Asparagus and Blistered Tomato Salad
Asparagus season is in full swing in my garden which means the sweet, nutty, why-does-my-pee-smell-weird spears are a common sight during mealtimes. In general, I like them simple, roasted with a little olive oil and lemon, a turn of the salt and pepper grinder. Very occasionally though, like when I plan to treat myself to a scrumptious breakfast, I’ll dress them up a bit.

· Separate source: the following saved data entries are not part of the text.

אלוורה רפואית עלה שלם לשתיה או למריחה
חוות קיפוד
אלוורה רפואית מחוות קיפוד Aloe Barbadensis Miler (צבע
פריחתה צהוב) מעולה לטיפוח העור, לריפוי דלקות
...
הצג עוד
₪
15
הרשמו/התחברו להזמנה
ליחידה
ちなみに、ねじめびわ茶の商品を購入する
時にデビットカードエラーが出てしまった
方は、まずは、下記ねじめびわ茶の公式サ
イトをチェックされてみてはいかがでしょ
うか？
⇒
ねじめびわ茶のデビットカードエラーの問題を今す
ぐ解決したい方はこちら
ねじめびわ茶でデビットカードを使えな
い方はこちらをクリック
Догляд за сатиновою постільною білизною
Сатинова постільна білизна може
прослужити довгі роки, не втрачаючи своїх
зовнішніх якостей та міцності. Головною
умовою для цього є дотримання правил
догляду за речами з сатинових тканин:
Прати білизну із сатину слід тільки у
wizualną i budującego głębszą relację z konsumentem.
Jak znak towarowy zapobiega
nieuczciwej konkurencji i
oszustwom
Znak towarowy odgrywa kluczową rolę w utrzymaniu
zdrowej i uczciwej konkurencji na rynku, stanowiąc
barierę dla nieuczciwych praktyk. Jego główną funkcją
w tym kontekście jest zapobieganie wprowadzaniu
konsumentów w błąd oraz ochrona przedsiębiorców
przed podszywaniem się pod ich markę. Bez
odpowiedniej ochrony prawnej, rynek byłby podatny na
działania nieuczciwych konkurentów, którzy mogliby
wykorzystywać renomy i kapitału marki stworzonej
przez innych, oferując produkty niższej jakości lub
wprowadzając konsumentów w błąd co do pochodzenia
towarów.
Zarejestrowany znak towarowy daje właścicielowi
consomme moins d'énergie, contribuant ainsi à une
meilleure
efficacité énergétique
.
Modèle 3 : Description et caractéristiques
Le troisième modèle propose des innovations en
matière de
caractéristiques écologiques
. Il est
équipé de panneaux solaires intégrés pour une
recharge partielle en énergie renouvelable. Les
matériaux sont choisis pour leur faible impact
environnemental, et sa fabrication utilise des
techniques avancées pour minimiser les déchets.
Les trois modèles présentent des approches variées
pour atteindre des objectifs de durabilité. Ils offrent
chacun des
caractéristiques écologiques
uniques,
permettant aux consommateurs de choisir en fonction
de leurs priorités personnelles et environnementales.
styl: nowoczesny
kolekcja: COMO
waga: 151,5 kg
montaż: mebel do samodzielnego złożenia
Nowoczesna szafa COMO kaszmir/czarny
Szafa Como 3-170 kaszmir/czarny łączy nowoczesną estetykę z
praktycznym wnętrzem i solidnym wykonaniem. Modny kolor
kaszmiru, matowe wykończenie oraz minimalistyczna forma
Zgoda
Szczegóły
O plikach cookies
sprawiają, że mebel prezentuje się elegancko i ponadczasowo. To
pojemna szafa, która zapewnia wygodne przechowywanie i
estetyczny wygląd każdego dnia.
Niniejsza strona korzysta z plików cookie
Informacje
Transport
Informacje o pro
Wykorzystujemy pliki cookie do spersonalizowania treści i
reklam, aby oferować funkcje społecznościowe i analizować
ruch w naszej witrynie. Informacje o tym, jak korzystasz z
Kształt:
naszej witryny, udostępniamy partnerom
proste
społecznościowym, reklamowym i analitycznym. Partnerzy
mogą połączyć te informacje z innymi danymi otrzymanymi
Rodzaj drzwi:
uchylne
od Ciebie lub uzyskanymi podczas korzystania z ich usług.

I served this with a sunny side up egg, some of the dill skordalia I made the other day, some flatbread, and smoked salmon with a dollop of honey mustard.
Ingredients
- 1/4 lb asparagus spears, thinly sliced diagonally
- 5 – 6 cherry tomatoes, halved or quartered
- 1 tablespoon extra virgin olive oil, plus more for drizzling
- 1 tablespoon lemon juice, plus a pinch of zest if you have
- 2 tablespoons crumbled feta, goat, or manouri cheese
- 1 teaspoon basil, chiffonaded
- salt and pepper to taste
- In a pan over medium high heat oiled with olive oil, quickly saute asparagus and tomatoes until tomatoes have begun to blister (skin wrinkling.) Careful not to cook for too long or else the asparagus will discolor. Salt and pepper to taste.
- Remove from heat, combine with basil, crumbled cheese of your choice, and drizzle with some olive oil and lemon juice (and zest, if using.) Serve warm.